> _Extrait_
════════════════════

Pourquoi Franz Kafka fait un carton sur TikTok

Laurent Raphaël
Laurent Raphaël Rédacteur en chef Focus

L’écrivain Franz Kafka, mort il y a 100 ans, suscite un engouement inattendu sur TikTok. Sa critique de la société comme machine à aliéner et une vie teintée de romantisme noir séduisent la Gen Z.

Par Laurent Raphaël

Franz Kafka est-il en train de devenir le Che Guevara de la génération TikTok? La question pourrait prêter à sourire si le hashtag #Kafka n’était pas effectivement en 
train d’affoler les compteurs sur le réseau social chinois avec plus d’un milliard de clics. Cela fait beaucoup de 
bougies pour l’anniversaire du décès du père de Gregor 
Samsa -l’inoubliable voyageur de commerce qui se réveille un matin dans la cuticule d’un insecte géant dans 
La Métamorphose-, emporté par la tuberculose à seulement 
41 ans il y a pile un siècle.


Bien que symbolique, cette date du 3 juin 2024 -qui donne lieu à une palanquée de publications savantes, de fictions et même d’un manga- ne suffit pas à expliquer cet emballement de la jeunesse mondiale hyperconnectée pour un écrivain austro-hongrois de la Mitteleuropa. Écrivain dont les romans, étranges, sinistres, labyrinthiques, ont révélé le blues des temps modernes et décrit avec une puissance sidérante la sensation d’étouffement de l’individu impuissant à faire entendre sa voix ou sa singularité dans une société froide et impersonnelle entièrement vouée à l’efficacité, au « progrès », et obsédée par le contrôle. Le Procès, Le Château ou La Métamorphose déjà citée sont des monuments de la littérature européenne du XXe siècle. Ensemble, ils dessinent une cartographie expressionniste du sentiment d’aliénation de l’époque, à l’image de son Joseph K., l’infortuné anti-héros du Procès perdu dans les rouages administratifs.


Ils ne sont d’ailleurs pas nombreux les écrivains à avoir enrichi la langue d’un adjectif dérivé de leur patronyme, le fameux «kafkaïen», signe que son œuvre pourtant réduite a marqué les esprits. Un couteau suisse linguistique qui sert à décrire aussi bien une situation tellement absurde qu’elle frise la folie que les excès d’une bureaucratie 
tatillonne et déshumanisée.


On est loin des univers artificiels et dégoulinants de miel sentimental de la New Romance, cette bibliothèque rose dont raffolent aujourd’hui les jeunes lecteurs, et surtout les jeunes lectrices. Qu’est-ce qui a bien pu alors attirer les TikTokeurs chez cet éternel insatisfait pas vraiment doué pour le bonheur? Plusieurs choses, semble-t-il. 
Déjà, sa disparition précoce le nimbe d’une aura magnétique comme un Kurt Cobain. S’il ne fait pas partie du Club des 27, il est mort assez jeune pour laisser derrière lui un visage figé dans la jeunesse éternelle. Un fatum dont on fabrique les mythes, de James Dean à Amy Winehouse.

════════════════════

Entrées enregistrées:
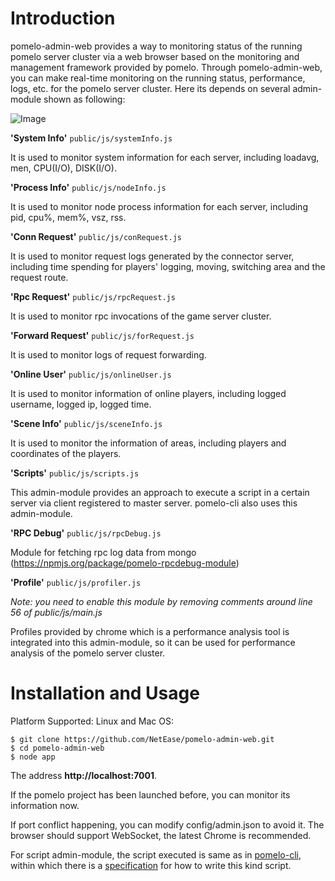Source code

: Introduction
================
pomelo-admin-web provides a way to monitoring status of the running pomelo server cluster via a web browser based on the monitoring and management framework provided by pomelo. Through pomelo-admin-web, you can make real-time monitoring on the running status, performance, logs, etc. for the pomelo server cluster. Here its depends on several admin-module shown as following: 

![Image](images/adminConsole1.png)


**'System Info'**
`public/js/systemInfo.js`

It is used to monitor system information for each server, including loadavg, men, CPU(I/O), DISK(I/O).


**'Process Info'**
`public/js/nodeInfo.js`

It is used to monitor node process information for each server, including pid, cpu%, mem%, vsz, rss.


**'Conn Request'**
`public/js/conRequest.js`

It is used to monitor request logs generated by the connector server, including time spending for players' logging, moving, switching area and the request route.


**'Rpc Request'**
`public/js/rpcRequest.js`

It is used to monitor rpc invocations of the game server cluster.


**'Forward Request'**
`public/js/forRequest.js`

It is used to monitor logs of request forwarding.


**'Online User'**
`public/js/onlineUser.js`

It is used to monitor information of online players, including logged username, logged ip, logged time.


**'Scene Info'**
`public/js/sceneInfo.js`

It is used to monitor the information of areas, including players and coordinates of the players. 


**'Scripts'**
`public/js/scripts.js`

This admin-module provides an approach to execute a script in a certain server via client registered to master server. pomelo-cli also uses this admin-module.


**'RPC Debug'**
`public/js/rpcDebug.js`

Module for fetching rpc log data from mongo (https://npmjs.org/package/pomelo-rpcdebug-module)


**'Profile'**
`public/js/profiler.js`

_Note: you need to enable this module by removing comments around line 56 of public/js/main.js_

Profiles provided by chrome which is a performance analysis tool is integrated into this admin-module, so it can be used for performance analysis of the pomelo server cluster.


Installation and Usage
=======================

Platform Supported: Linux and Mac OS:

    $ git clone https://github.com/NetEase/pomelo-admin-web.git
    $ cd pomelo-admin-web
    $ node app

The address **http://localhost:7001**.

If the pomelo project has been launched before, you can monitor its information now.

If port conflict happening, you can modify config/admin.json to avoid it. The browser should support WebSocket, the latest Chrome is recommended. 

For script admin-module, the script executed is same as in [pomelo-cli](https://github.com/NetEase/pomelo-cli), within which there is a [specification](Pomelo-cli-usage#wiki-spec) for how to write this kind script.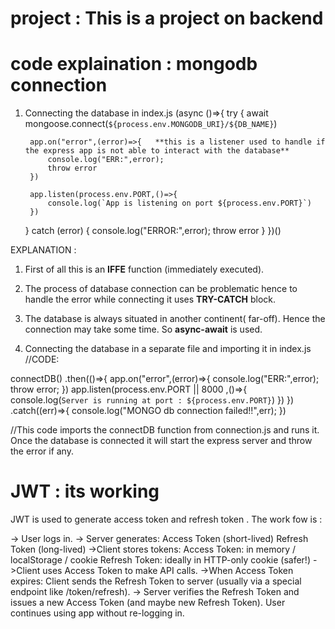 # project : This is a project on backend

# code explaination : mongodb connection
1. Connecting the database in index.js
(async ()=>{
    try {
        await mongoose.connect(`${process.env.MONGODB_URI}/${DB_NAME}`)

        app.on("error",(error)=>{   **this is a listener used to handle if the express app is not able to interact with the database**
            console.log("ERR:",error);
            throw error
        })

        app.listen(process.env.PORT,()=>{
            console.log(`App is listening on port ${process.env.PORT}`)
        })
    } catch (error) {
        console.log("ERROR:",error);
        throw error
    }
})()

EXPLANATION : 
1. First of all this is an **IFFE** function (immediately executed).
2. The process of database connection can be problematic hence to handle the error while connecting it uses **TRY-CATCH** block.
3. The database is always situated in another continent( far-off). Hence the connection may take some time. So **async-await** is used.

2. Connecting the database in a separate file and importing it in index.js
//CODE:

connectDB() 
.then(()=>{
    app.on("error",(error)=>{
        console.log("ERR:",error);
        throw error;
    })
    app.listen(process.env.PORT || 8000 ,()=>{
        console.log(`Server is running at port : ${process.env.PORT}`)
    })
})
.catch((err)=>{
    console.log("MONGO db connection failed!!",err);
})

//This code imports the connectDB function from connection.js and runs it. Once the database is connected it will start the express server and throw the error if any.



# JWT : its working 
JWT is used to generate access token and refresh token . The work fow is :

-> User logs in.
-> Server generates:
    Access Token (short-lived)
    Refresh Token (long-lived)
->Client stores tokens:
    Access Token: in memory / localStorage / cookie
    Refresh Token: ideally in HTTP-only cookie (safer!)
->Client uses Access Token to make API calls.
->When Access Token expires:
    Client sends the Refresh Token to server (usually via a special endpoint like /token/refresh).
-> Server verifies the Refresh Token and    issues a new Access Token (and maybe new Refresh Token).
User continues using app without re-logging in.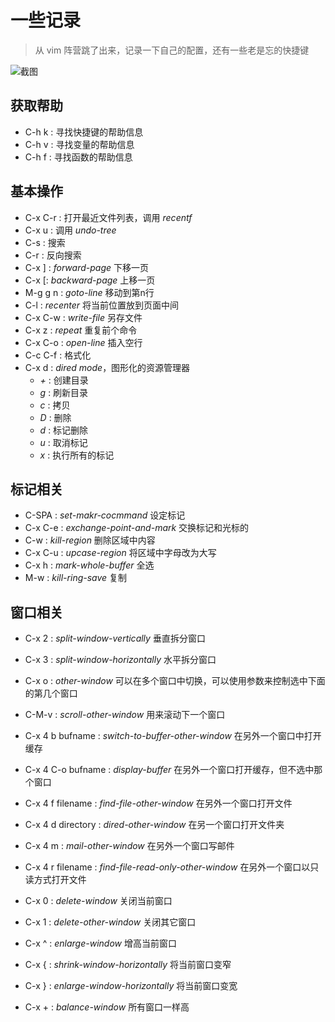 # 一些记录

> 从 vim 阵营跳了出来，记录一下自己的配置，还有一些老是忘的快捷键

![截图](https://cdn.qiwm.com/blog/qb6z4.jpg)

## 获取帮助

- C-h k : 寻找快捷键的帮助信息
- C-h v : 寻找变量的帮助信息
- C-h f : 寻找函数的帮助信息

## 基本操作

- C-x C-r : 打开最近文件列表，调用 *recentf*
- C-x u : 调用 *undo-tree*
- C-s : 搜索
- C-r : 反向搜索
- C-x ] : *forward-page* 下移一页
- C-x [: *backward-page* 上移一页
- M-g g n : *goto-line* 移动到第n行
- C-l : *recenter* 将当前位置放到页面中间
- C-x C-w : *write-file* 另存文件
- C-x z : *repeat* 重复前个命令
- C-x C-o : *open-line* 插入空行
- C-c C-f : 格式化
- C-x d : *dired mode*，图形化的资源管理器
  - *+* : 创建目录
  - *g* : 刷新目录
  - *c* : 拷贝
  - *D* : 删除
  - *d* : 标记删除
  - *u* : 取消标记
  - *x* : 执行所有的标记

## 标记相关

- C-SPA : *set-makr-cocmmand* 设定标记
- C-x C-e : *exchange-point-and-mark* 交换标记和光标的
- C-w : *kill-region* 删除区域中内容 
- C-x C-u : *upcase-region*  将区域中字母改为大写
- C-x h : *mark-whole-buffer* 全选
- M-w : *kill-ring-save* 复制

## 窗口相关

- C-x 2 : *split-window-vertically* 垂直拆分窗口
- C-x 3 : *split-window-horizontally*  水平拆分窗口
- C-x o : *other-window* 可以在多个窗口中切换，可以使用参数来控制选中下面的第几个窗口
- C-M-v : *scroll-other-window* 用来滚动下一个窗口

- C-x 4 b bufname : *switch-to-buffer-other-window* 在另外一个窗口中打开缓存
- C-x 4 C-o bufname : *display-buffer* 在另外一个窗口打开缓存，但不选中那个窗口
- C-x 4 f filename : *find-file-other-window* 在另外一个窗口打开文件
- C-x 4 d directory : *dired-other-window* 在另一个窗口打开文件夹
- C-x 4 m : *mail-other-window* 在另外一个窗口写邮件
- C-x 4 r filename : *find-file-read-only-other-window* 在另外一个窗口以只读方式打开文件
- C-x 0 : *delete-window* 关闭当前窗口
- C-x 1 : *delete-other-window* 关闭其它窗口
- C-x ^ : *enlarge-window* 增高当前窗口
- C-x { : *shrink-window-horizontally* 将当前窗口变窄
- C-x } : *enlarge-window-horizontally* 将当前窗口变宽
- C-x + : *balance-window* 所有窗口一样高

════════════════════

> _Consigne A_
D’après l’extrait sur Kafka et TikTok, de quelle maladie Kafka est-il mort, et à quel âge ?
> _Consigne B_
Résumez plus brièvement le paragraphe de l’extrait qui commence par « Ils ne sont d’ailleurs pas nombreux », sans perdre ses faits principaux.
> _Consigne C_
Pour chaque affirmation, dites si l’extrait la confirme (oui ou non) et citez les mots qui le prouvent : (i) le hashtag #Kafka dépasse le milliard de clics sur TikTok ; (ii) Kafka fait partie du Club des 27 ; (iii) la date anniversaire du 3 juin 2024 suffit à expliquer l’engouement des jeunes.

> _Réponse A_
De la tuberculose, à seulement 41 ans.

> _Réponse B_
Peu d’écrivains ont donné naissance à un adjectif tiré de leur nom. « Kafkaïen » montre que l’œuvre de Kafka, pourtant réduite, a marqué les esprits. Le mot sert à décrire une situation si absurde qu’elle frise la folie comme les excès d’une bureaucratie tatillonne et déshumanisée.

> _Réponse C_
(i) Oui : « avec plus d’un milliard de clics ».
(ii) Non : « S’il ne fait pas partie du Club des 27 ».
(iii) Non : « ne suffit pas à expliquer cet emballement ».